Data extracts:
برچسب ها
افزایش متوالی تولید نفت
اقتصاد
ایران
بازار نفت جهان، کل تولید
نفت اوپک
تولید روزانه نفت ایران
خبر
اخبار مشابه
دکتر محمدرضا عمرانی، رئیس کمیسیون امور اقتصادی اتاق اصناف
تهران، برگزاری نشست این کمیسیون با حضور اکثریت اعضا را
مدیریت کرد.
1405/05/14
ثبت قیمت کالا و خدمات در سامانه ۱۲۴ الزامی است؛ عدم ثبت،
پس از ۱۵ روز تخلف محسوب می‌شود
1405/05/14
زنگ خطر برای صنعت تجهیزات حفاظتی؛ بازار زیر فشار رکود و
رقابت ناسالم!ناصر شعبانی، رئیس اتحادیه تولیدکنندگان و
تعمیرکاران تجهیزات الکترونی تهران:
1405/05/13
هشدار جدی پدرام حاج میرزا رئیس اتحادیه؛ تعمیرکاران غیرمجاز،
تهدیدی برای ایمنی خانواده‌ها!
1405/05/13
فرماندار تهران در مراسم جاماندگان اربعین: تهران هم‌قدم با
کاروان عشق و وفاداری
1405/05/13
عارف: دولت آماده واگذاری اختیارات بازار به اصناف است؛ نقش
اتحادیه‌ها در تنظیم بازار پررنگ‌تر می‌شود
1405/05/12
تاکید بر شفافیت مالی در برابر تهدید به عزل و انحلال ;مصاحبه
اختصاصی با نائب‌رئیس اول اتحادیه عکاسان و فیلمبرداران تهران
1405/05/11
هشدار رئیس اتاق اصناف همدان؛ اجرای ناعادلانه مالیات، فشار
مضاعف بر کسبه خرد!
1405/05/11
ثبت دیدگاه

Goal of the exercise: What count of lines in the listing contain the word "بازار"? Reply with the number only.

Solution for this problem: 4